◆ **Work to complete**
From the data that follows, copy every line holding the string "linejoin".
⟨
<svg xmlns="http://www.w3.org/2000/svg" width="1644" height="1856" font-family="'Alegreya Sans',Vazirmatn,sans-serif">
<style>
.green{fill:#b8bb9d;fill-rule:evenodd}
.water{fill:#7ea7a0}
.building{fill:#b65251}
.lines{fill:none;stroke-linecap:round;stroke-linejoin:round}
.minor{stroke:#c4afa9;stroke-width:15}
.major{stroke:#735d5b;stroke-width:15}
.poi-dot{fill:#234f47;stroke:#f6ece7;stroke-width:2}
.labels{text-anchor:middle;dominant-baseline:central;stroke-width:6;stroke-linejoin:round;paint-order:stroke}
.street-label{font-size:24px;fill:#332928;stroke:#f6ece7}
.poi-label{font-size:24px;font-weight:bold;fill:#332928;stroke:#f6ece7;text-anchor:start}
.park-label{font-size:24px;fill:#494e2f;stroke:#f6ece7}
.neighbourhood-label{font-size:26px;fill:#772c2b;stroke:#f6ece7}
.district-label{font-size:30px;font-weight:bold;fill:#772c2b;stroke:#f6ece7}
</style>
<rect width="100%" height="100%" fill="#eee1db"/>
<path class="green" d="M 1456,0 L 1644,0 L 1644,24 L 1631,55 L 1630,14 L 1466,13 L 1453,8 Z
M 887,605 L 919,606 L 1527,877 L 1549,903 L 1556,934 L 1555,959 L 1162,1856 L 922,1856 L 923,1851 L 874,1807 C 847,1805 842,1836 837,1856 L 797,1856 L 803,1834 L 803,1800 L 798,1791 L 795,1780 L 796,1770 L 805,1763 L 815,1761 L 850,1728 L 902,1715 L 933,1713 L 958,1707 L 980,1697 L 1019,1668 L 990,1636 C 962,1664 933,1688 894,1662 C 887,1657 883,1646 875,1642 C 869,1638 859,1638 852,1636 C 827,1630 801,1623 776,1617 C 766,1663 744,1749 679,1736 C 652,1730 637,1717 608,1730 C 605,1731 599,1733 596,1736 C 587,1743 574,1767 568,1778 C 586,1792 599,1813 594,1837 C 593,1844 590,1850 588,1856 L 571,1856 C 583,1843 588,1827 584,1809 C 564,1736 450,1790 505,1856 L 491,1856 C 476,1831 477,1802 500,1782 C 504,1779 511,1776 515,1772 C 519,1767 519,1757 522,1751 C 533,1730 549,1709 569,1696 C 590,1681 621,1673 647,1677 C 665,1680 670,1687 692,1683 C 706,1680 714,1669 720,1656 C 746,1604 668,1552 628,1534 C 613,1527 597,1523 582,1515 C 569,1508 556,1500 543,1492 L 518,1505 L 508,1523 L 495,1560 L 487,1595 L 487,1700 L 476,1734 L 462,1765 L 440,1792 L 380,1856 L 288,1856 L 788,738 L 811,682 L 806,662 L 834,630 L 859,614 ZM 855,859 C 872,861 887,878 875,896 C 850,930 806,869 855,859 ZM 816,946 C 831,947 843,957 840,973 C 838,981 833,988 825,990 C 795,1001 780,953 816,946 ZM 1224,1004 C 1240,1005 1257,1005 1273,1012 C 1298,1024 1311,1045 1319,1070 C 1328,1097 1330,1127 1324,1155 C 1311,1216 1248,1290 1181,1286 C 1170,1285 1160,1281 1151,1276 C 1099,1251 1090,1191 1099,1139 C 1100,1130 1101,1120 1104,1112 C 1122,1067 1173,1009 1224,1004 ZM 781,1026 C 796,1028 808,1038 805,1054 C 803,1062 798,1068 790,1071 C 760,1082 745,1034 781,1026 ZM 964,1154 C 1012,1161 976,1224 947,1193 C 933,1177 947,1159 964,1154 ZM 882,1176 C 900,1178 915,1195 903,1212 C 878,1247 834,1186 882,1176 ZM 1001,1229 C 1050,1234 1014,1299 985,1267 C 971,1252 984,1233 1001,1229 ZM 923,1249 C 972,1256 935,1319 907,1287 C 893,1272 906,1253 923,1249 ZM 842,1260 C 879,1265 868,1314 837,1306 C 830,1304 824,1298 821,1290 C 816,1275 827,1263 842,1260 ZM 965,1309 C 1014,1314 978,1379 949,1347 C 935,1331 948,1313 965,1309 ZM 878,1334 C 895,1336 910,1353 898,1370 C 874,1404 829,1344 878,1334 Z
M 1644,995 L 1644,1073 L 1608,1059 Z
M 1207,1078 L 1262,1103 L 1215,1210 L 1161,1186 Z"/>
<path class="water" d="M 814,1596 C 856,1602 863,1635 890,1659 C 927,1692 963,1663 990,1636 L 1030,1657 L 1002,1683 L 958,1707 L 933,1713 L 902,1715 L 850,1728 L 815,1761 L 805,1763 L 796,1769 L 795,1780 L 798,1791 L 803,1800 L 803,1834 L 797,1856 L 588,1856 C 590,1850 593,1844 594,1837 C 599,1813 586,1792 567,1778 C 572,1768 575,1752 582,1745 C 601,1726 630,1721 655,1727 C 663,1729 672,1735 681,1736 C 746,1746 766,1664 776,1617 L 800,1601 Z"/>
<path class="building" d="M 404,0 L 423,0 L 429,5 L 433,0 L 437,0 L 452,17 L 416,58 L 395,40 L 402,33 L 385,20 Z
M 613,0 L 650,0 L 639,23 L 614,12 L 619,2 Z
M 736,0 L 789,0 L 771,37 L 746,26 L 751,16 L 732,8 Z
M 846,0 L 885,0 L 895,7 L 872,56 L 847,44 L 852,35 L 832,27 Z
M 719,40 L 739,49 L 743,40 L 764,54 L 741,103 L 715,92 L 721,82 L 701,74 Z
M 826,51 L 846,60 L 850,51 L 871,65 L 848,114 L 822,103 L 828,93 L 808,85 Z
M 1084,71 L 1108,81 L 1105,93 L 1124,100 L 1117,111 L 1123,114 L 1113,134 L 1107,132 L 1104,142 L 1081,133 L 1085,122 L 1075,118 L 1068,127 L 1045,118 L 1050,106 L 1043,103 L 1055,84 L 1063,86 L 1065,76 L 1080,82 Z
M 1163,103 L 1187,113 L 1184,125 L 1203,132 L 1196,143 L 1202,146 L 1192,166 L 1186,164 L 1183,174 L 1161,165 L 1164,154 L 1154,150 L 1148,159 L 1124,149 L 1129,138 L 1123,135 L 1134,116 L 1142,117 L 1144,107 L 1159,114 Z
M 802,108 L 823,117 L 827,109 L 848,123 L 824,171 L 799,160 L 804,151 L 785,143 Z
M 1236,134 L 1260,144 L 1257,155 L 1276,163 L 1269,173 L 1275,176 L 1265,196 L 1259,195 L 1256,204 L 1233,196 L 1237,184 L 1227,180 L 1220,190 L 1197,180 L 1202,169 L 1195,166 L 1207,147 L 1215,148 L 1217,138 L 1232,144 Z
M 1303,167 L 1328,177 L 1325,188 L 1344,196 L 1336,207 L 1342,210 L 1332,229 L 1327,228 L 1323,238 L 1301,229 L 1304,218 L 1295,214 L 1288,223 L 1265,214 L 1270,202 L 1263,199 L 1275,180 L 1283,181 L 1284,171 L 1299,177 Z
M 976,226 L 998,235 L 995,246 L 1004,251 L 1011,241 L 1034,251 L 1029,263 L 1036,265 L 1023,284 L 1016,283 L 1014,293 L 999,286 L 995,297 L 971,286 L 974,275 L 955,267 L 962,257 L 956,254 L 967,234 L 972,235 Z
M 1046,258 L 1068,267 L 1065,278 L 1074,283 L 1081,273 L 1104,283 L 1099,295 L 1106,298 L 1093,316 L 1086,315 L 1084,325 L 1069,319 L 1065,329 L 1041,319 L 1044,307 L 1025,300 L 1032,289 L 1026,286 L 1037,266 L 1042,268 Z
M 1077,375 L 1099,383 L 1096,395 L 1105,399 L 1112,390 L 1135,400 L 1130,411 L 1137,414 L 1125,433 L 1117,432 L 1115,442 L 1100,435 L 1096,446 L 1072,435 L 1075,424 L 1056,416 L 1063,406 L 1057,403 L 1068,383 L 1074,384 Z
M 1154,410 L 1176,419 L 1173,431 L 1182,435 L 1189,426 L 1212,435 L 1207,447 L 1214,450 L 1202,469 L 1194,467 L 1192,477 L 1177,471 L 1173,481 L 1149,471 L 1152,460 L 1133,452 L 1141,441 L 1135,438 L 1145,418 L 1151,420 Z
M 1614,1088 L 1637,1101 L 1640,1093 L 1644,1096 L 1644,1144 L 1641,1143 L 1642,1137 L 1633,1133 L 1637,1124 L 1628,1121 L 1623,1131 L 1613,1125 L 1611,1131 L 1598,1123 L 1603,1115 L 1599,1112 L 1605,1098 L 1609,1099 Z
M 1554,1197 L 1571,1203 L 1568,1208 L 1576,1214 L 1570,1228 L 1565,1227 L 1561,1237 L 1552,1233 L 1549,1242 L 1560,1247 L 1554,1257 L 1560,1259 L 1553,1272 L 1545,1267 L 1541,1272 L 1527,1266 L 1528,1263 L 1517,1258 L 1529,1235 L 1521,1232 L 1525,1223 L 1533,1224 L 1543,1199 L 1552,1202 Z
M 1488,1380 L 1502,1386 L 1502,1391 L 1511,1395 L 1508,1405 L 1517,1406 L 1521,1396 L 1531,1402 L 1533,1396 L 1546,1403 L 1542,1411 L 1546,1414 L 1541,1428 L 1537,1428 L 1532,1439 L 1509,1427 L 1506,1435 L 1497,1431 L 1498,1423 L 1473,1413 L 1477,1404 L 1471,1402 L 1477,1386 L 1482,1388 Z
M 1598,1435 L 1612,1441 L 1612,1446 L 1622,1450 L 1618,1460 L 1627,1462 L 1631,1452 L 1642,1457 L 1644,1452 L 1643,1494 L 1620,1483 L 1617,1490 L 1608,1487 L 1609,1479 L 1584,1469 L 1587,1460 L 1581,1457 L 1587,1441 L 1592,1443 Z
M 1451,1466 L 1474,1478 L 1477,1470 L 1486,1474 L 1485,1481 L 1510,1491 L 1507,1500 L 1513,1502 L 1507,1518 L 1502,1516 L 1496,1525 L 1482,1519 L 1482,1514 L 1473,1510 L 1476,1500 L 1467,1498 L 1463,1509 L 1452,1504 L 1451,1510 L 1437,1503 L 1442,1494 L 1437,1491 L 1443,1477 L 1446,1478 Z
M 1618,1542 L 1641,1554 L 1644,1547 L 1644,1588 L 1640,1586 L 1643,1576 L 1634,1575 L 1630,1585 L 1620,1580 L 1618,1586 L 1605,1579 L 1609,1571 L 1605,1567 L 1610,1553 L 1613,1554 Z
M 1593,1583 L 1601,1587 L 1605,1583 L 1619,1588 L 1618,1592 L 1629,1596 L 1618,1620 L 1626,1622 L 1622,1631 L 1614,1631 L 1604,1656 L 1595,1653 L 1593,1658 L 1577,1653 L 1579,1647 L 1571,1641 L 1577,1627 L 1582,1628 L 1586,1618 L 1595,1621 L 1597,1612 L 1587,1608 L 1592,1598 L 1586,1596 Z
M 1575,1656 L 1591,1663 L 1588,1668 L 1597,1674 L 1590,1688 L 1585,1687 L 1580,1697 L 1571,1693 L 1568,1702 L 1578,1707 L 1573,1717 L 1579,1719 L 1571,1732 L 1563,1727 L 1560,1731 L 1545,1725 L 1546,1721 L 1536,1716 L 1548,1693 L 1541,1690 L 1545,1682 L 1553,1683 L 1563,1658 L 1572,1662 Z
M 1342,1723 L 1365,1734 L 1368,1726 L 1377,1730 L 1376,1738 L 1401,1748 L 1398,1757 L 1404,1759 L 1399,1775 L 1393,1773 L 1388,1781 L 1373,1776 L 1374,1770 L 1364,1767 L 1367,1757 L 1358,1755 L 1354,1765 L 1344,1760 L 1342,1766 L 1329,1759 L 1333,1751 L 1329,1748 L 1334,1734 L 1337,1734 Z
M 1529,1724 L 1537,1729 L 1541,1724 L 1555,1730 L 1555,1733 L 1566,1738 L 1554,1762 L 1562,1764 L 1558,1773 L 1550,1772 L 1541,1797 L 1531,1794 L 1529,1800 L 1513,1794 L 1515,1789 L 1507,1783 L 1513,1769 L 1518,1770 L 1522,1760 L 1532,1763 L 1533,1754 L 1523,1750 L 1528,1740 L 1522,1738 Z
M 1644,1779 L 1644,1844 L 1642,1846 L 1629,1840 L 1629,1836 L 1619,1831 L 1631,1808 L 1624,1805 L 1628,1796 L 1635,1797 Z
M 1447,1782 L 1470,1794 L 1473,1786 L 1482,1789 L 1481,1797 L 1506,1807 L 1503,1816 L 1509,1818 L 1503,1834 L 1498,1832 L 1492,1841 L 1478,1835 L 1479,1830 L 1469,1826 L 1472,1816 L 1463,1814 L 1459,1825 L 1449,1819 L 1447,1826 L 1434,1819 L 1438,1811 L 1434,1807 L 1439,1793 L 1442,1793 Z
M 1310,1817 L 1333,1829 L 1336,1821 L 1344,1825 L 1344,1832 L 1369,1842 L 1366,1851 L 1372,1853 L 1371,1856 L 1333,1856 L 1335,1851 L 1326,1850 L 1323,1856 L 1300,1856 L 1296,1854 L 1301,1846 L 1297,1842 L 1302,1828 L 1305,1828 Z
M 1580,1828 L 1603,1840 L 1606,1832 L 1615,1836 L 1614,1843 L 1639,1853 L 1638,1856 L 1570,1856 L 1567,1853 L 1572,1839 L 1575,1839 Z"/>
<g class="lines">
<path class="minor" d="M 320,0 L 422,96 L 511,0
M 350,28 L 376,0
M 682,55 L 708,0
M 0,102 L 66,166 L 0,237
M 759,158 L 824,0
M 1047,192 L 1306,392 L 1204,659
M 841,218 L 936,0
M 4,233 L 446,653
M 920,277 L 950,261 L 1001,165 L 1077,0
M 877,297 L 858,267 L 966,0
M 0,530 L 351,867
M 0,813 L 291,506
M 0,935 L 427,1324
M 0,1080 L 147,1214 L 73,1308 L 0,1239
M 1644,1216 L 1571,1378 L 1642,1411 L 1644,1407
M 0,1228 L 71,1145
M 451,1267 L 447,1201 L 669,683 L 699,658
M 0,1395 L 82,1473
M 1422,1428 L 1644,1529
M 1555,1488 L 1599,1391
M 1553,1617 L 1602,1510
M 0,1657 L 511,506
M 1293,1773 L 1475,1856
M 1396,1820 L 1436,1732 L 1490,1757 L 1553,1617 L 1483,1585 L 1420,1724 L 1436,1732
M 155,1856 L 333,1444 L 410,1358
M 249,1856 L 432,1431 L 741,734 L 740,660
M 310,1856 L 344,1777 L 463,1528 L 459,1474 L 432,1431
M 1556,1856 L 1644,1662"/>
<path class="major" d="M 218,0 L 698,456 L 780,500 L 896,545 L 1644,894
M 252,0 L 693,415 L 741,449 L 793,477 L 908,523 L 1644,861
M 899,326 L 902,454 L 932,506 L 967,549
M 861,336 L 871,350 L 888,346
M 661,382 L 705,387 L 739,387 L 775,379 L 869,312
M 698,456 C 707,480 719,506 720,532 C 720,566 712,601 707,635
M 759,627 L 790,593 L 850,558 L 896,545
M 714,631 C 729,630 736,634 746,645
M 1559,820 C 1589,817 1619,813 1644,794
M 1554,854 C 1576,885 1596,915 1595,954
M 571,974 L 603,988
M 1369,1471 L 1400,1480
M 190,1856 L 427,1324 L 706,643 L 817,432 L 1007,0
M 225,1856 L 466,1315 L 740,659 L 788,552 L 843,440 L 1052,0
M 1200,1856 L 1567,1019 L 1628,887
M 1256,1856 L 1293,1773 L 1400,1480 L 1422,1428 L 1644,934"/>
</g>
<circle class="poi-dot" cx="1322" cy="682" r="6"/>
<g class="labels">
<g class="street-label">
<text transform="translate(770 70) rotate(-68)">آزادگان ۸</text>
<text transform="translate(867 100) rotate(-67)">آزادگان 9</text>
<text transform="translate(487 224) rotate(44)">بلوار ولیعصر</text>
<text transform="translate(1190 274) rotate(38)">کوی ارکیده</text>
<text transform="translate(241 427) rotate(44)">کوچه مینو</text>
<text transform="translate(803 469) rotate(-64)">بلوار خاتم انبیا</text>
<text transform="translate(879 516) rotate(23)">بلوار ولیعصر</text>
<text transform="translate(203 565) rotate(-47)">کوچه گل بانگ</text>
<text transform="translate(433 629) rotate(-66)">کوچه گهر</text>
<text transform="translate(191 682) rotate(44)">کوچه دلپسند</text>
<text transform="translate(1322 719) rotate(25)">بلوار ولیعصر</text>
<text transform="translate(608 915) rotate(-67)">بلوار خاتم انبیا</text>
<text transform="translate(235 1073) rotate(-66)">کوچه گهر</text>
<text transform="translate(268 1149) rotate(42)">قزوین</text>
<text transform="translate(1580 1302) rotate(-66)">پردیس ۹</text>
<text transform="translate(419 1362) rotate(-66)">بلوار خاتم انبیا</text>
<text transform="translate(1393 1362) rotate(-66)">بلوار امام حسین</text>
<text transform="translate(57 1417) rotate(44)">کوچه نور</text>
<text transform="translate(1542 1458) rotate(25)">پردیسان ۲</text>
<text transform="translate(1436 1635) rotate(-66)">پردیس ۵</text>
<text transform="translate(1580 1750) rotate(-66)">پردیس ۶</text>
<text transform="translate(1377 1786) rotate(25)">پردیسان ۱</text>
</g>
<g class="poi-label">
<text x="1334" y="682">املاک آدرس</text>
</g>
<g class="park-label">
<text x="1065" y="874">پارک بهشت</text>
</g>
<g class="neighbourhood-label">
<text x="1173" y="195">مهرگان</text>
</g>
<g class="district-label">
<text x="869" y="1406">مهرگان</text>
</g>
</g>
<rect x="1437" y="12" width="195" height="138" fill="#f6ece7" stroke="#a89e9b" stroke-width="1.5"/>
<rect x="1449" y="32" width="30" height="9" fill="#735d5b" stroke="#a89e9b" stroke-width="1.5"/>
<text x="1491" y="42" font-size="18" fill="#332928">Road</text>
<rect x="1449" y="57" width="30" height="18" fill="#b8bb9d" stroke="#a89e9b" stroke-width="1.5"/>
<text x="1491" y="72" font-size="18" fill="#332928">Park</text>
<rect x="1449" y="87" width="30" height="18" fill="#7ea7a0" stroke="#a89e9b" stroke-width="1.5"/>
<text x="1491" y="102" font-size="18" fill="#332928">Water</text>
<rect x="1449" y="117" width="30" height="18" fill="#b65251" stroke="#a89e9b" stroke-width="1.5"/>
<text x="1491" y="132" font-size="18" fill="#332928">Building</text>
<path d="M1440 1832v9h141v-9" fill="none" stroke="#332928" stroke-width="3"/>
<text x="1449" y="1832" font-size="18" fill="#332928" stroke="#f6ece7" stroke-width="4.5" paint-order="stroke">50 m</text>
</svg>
⟩
⟨
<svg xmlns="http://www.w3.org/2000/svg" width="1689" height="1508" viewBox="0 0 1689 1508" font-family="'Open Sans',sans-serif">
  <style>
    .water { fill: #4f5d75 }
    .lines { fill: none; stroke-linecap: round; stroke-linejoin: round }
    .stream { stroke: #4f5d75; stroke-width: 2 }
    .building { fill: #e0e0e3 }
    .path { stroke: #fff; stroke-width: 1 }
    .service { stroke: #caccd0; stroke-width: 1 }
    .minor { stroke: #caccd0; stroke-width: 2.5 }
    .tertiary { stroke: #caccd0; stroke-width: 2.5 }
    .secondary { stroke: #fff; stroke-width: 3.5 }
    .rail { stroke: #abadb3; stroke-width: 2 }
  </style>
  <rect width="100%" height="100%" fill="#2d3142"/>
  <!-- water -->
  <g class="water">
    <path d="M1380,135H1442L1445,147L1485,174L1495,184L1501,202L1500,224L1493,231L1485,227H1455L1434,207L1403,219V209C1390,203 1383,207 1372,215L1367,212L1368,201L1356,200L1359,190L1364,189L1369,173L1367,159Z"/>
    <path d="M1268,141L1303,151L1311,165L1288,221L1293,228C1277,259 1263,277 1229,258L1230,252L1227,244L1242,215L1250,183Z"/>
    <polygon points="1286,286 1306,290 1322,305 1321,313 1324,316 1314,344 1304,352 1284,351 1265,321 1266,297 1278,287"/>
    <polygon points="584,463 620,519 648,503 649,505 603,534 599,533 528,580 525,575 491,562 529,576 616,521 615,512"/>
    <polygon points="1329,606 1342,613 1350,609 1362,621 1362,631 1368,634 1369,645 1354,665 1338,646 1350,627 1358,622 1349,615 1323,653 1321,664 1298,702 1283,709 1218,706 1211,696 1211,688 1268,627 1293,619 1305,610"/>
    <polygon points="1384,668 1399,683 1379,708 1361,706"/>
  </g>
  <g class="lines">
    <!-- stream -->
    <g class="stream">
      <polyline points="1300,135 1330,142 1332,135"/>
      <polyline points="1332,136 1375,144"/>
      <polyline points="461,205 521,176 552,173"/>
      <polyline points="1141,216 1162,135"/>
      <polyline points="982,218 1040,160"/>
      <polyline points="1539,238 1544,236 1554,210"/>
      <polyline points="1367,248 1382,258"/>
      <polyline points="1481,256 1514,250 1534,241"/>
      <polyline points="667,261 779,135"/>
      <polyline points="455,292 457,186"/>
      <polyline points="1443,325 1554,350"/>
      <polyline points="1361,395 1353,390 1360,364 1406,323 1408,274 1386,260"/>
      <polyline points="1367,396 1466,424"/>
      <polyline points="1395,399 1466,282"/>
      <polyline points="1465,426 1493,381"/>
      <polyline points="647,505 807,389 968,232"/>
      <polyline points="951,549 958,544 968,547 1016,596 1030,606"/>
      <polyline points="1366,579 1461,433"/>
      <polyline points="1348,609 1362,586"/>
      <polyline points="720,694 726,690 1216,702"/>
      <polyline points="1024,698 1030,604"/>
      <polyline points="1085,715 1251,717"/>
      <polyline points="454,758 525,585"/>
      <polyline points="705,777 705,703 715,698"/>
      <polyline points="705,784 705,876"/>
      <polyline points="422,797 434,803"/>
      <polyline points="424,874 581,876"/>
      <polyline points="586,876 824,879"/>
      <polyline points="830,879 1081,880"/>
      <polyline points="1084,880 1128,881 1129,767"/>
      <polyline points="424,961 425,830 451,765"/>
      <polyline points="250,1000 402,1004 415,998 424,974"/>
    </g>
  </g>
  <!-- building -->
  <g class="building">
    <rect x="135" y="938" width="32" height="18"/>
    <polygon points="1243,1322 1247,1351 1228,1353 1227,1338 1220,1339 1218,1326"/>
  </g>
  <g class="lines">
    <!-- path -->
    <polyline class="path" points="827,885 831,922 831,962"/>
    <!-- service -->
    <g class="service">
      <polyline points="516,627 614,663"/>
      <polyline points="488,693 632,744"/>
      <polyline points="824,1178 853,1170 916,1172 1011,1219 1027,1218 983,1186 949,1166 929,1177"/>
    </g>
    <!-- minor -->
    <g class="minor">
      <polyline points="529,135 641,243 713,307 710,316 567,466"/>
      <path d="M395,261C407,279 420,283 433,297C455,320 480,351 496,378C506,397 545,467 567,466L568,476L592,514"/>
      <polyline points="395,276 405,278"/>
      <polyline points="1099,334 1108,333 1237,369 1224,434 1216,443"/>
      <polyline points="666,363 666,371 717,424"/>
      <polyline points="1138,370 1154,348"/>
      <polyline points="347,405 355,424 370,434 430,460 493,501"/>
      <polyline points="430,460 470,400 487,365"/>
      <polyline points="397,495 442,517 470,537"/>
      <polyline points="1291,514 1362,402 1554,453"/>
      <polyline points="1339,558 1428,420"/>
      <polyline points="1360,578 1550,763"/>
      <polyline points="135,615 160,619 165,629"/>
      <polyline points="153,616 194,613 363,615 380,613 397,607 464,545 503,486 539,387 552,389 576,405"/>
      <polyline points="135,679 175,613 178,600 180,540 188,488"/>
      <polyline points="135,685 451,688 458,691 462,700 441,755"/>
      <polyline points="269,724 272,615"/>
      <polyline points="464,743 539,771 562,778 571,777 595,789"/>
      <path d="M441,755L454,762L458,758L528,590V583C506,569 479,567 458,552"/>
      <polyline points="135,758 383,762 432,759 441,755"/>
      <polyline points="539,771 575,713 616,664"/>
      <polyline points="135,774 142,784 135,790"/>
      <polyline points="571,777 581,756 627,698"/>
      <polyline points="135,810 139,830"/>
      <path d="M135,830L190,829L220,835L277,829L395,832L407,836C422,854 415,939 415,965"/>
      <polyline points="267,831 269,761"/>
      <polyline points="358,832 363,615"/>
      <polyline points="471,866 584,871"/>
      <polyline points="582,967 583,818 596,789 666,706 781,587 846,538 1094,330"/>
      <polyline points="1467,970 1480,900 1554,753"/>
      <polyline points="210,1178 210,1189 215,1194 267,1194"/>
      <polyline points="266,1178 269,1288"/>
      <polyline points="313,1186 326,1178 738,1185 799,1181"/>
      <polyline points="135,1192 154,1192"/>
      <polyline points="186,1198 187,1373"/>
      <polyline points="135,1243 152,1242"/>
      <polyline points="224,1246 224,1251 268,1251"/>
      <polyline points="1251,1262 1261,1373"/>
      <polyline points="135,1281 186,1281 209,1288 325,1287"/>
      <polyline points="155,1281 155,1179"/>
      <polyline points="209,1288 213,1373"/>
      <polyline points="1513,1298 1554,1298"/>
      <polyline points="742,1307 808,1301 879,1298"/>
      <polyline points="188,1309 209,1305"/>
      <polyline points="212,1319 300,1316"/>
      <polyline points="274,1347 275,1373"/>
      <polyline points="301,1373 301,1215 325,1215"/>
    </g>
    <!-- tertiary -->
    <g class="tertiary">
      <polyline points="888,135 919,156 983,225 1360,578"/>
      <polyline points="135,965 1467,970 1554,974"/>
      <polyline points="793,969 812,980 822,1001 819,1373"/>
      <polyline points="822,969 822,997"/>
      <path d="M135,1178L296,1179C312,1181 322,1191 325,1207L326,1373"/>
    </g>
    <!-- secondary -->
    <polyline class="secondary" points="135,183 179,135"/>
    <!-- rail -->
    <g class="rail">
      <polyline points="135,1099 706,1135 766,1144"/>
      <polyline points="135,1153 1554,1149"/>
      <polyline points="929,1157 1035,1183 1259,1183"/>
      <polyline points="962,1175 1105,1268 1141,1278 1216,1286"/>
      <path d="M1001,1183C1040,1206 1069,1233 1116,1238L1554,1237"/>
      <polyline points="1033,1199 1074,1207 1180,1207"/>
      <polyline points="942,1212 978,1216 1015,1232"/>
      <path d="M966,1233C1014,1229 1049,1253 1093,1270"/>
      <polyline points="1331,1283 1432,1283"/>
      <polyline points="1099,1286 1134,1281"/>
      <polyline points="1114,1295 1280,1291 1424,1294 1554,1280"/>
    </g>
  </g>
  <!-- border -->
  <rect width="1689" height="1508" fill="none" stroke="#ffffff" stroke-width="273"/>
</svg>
⟩
◆ **Reply to the exercise**
.lines{fill:none;stroke-linecap:round;stroke-linejoin:round}
.labels{text-anchor:middle;dominant-baseline:central;stroke-width:6;stroke-linejoin:round;paint-order:stroke}
    .lines { fill: none; stroke-linecap: round; stroke-linejoin: round }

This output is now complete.